At the same time it is running the automated tests, Proctor uses Ned Batchelder’s coverage module to collect information about which statements in the source files are actually executed. The code coverage statistics gathered by coverage can be used to identify areas of the code that need to have more automated tests written.

By default, proctorbatch writes the code coverage statistics to the file ./.coverage. Use the --coverage-file option to change the filename used. To disable coverage statistics entirely, use the --no-coverage option.

Statistics are normally collected for every line of the source being run. Some lines should not be included in the statistics, though, if the code includes debugging sections that are disabled while the tests are running. In that case, use the --coverage-exclude option to specify regular expressions to be compared against the source code. If the source matches the pattern, the line is not included in the statistics counts. To disable checking for lines that match the pattern if DEBUG:, for example, add --coverage-exclude="if DEBUG:" to the command line. The --coverage-exclude option can be repeated for each pattern to be ignored.

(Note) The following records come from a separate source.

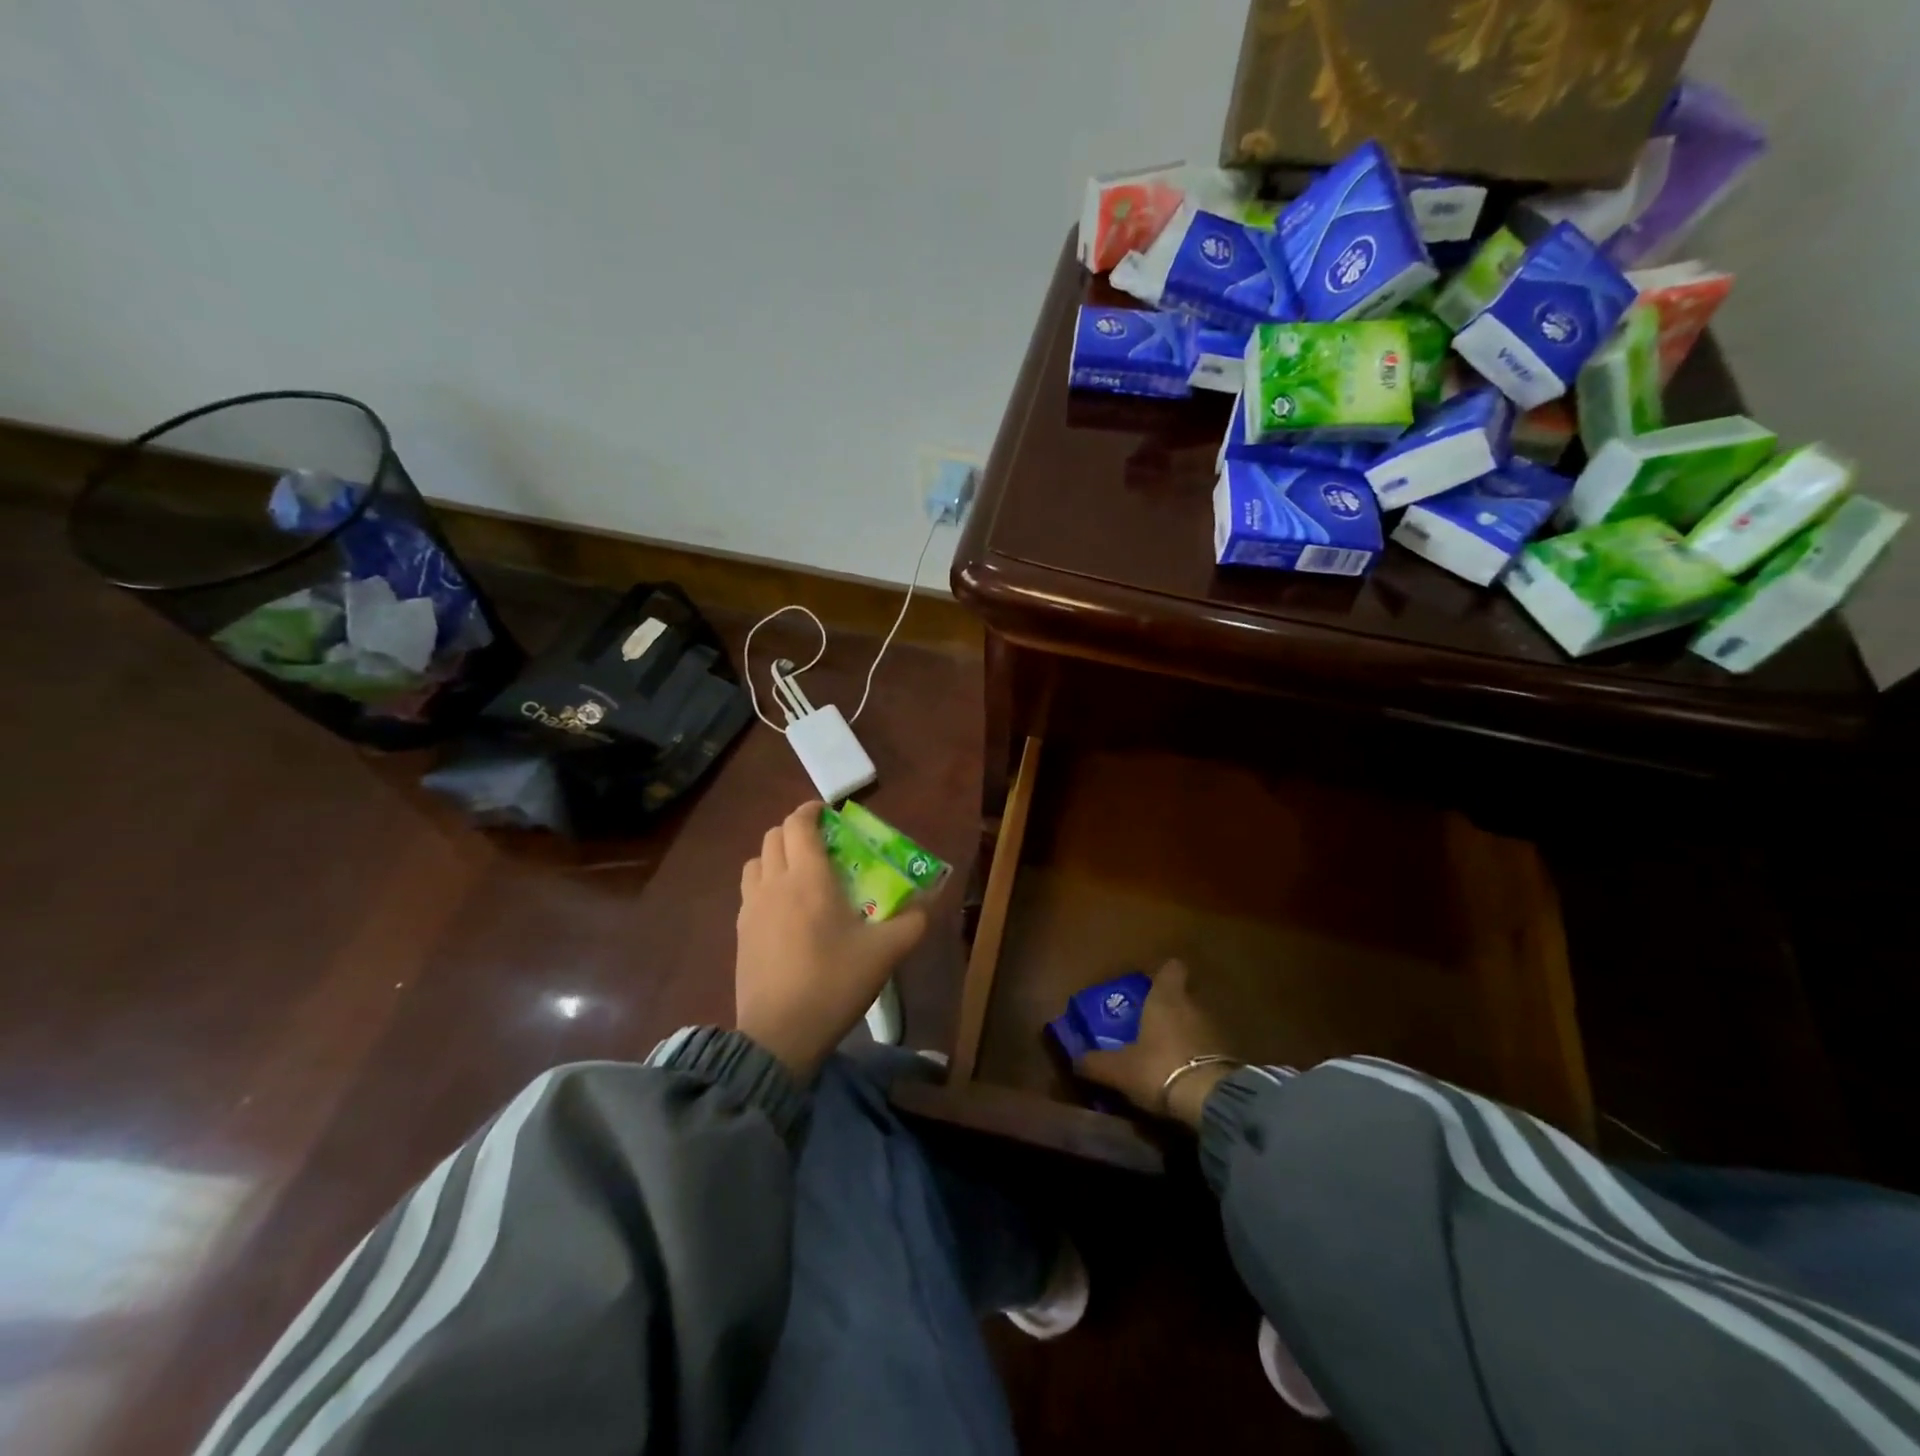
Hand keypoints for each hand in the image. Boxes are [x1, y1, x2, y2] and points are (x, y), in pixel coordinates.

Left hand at [734, 801, 928, 1079]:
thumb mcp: (885, 953)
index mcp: (808, 878)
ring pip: (756, 861)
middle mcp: (774, 883)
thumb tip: (931, 899)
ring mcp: (751, 908)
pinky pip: (749, 889)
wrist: (780, 1035)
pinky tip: (784, 908)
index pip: (799, 824)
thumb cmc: (834, 983)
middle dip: (796, 830)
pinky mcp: (740, 932)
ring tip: (799, 873)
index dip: (811, 810)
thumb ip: (913, 921)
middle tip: (822, 844)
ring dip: (776, 854)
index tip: (829, 813)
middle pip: (774, 836)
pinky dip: (765, 882)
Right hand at [1078, 960, 1232, 1128]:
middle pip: (1183, 998)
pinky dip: (1198, 1057)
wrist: (1212, 1101)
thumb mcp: (1118, 1069)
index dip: (1163, 974)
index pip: (1171, 969)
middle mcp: (1193, 1006)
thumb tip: (1075, 1059)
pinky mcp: (1231, 1057)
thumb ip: (1095, 1063)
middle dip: (1168, 1009)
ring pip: (1196, 1023)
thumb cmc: (1159, 1068)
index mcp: (1166, 998)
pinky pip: (1209, 1049)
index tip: (1151, 985)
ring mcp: (1216, 1031)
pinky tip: (1185, 1075)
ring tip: (1165, 1055)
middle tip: (1147, 1026)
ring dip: (1185, 1034)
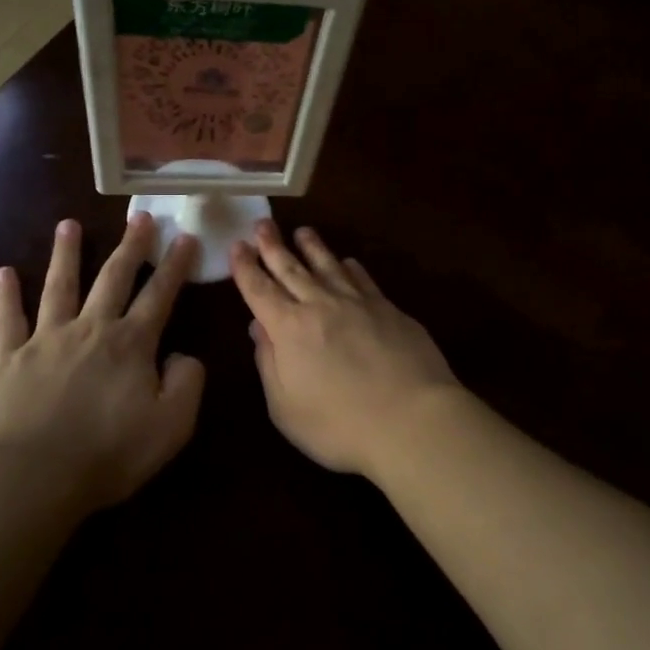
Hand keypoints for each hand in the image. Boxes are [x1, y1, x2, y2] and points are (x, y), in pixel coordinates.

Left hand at [0, 214, 204, 518]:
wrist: (32, 477)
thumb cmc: (109, 453)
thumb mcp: (172, 425)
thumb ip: (187, 383)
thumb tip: (183, 355)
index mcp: (131, 344)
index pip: (159, 295)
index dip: (175, 265)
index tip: (185, 236)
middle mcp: (90, 329)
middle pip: (113, 278)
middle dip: (130, 246)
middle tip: (140, 217)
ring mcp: (46, 339)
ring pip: (59, 286)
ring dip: (66, 253)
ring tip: (68, 224)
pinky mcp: (7, 358)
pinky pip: (7, 319)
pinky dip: (6, 295)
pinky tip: (4, 272)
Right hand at [232, 220, 462, 477]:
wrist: (412, 420)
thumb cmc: (339, 425)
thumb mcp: (286, 407)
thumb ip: (269, 363)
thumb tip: (258, 328)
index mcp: (289, 328)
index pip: (259, 290)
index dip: (245, 267)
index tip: (237, 245)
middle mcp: (321, 305)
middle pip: (292, 269)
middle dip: (273, 246)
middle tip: (262, 223)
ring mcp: (359, 303)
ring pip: (329, 266)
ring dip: (312, 247)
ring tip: (302, 232)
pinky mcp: (389, 310)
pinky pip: (364, 279)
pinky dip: (351, 267)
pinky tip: (348, 262)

Once the test run is complete, use coverage.py to produce a report with information about the portions of the code that were not executed and the percentage that was. For example, in the following listing the return statements in the test methods of the FailingTests class from Listing 2 are never executed. They were skipped because both of the tests fail before reaching the end of the function.

$ coverage.py -r -m Listing2.py
Name       Stmts   Exec  Cover   Missing
----------------------------------------
Listing2      18     16    88%   18, 22

Refer to the documentation provided by coverage.py --help for more information on how to print code coverage reports.

Garbage Collection

Proctor can also be used to help identify the source of memory leaks. When using the interleaved or parsable output formats, Proctor uses the gc module functions for garbage collection to report on objects that have not been cleaned up.

Listing 9 defines a test that introduces a circular reference between two lists, a and b, by appending each to the other. Normally, when processing leaves a function’s scope, the local variables are marked so they can be deleted and their memory reclaimed. In this case, however, since both lists are still referenced from an object that has not been deleted, the lists are not automatically cleaned up when the test function returns. The gc standard library module includes an interface to discover uncollected garbage objects like these lists, and Proctor includes a garbage collection report in the output for each test, as in Listing 10. The garbage collection information can be used to determine which test was being run when the memory leaked, and then to narrow down the source of the leak.

Listing 9

#!/usr/bin/env python
# Test code with circular reference to illustrate garbage collection

import unittest

class CircularReferenceTest(unittest.TestCase):

    def test(self):
        a = []
        b = []
        b.append(a)
        a.append(b)
        return

Listing 10

$  proctorbatch --interleaved Listing9.py
Writing coverage output to .coverage
Scanning: .
  0/  1 test: Listing9.CircularReferenceTest.test ...ok
GC: Collecting...
GC: Garbage objects:
<type 'list'>
  [[[...]]]
<type 'list'>
  [[[...]]]

Ran 1 tests in 0.180s

OK

Conclusion

Automated testing is perhaps one of the biggest productivity enhancements to come out of the Agile development movement. Even if you are not doing Test Driven Development, using automated testing to identify regression errors can provide great peace of mind. The basic tools provided in the Python standard library do support automated testing, but they tend to be targeted at library or module developers rather than large scale projects. I hope this introduction to Proctor has suggested a few new ideas for expanding your own use of automated tests, and for managing those tests as your project size and scope grows.

I would like to offer a special thanks to Ned Batchelder for his help with integrating coverage.py and Proctor, and Mrs. PyMOTW for her help editing this article.